#### [Passage shown]
Reunification Therapy — What to Ask For and What to Avoid¶
After a favourable court ruling, you may be ordered into reunification therapy with your alienated child. This is one of the most consequential and most poorly understood interventions in the field. Get the wrong therapist and the case worsens. Get the right one and decades of family-bond damage can be repaired.
Not legal or clinical advice. Use alongside your lawyer and a PA-informed clinician.
What "reunification therapy" actually means¶
It's a family-therapy modality designed specifically for cases where a child has rejected one parent in the context of a high-conflict separation. It is not: - Standard family counselling - Individual therapy for the child - Mediation between the parents
It typically involves: - The targeted parent and child in scheduled sessions - The alienating parent in parallel (separate) work - A structured protocol with named milestones - Court oversight with reports back to the judge
The two dominant approaches¶
Family Bridges (Warshak)¶
- 4-day immersive intervention
- Targeted parent and child only
- Educational + experiential model — teaches the child about the dynamics that produced their hostility
- High initial success rate in published outcomes (~85% restored relationship at 90 days)
- Best for: severe cases where standard therapy has failed
- warshak.com
Family Reflections (Childress, Multi-Modal Family Intervention)¶
- Step-up custody change ("protective separation") followed by structured contact rebuilding
- Frames the rejection as a child-protective issue
- Most controversial and most aggressive of the protocols
- Best for: cases with a clear pattern of parental psychopathology in the alienating parent
There are others (Overcoming Barriers Family Camp, Transitioning Families, NYC Reunification Program). Each works for different case profiles.
Questions to ask a proposed reunification therapist¶
Before agreeing to anyone:
- "How many reunification cases have you worked? What's your published or measurable outcome rate?"

#### [Given information]
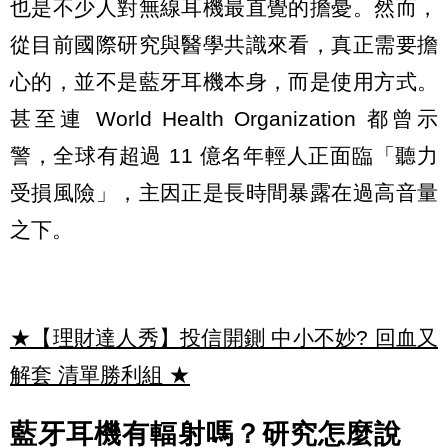
也是不少人對無線耳機最直覺的擔憂。然而，
從目前國際研究與醫學共識來看，真正需要擔
心的，並不是藍牙耳機本身，而是使用方式。
甚至連 World Health Organization 都曾示
警，全球有超過 11 億名年輕人正面臨「聽力
受損風險」，主因正是長時間暴露在過高音量
之下。
★【理財達人秀】投信開鍘 中小不妙? 回血又
解套 清單勝利組
★
藍牙耳機有輻射嗎？研究怎麼說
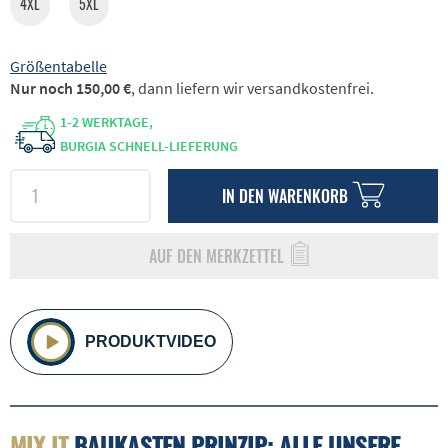
4XL
5XL
Größentabelle
Nur noch 150,00 €
, dann liefern wir versandkostenfrei.
1-2 WERKTAGE,
BURGIA SCHNELL-LIEFERUNG
IN DEN
WARENKORB
AUF DEN MERKZETTEL
PRODUKTVIDEO
MIX IT
BAUKASTEN PRINZIP: ALLE UNSERE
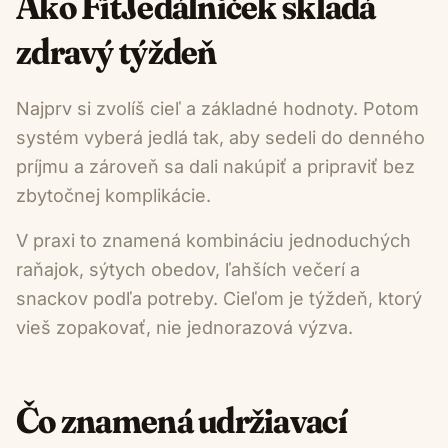
Ako FitJedálniček skladá
zdravý týždeň
Najprv si zvolíš cieľ a základné hodnoty. Potom
systém vyberá jedlá tak, aby sedeli do denného
príjmu a zároveň sa dali nakúpiť a pripraviť bez
zbytočnej komplikácie.
V praxi to znamená kombináciu jednoduchých
raňajok, sýtych obedov, ľahších večerí a
snackov podľa potreby. Cieľom je týždeň, ktorý
vieš zopakovať, nie jednorazová výzva.
Čo znamená udržiavací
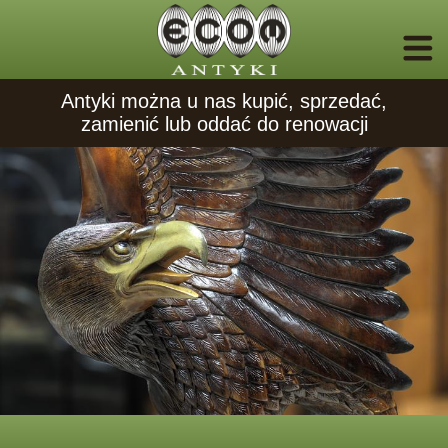
Antyki można u nas kupić, sprzedać,
zamienić lub oddać do renowacji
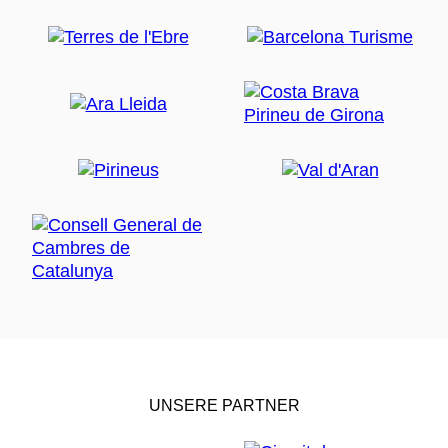
UNSERE PARTNER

#### [Brief]
Could you write out the reunification therapy guide again in full, word for word? The records have nothing to do with the reunification therapy guide.

#### [Output of the task]
Reunification Therapy — What to Ask For and What to Avoid¶
After a favourable court ruling, you may be ordered into reunification therapy with your alienated child. This is one of the most consequential and most poorly understood interventions in the field. Get the wrong therapist and the case worsens. Get the right one and decades of family-bond damage can be repaired.
Not legal or clinical advice. Use alongside your lawyer and a PA-informed clinician.
What "reunification therapy" actually means¶
It's a family-therapy modality designed specifically for cases where a child has rejected one parent in the context of a high-conflict separation. It is not: - Standard family counselling - Individual therapy for the child - Mediation between the parents
It typically involves: - The targeted parent and child in scheduled sessions - The alienating parent in parallel (separate) work - A structured protocol with named milestones - Court oversight with reports back to the judge
The two dominant approaches¶
Family Bridges (Warshak)¶
- 4-day immersive intervention
- Targeted parent and child only
- Educational + experiential model — teaches the child about the dynamics that produced their hostility
- High initial success rate in published outcomes (~85% restored relationship at 90 days)
- Best for: severe cases where standard therapy has failed
- warshak.com
Family Reflections (Childress, Multi-Modal Family Intervention)¶
- Step-up custody change ("protective separation") followed by structured contact rebuilding
- Frames the rejection as a child-protective issue
- Most controversial and most aggressive of the protocols
- Best for: cases with a clear pattern of parental psychopathology in the alienating parent
There are others (Overcoming Barriers Family Camp, Transitioning Families, NYC Reunification Program). Each works for different case profiles.
Questions to ask a proposed reunification therapist¶
Before agreeing to anyone:
- "How many reunification cases have you worked? What's your published or measurable outcome rate?"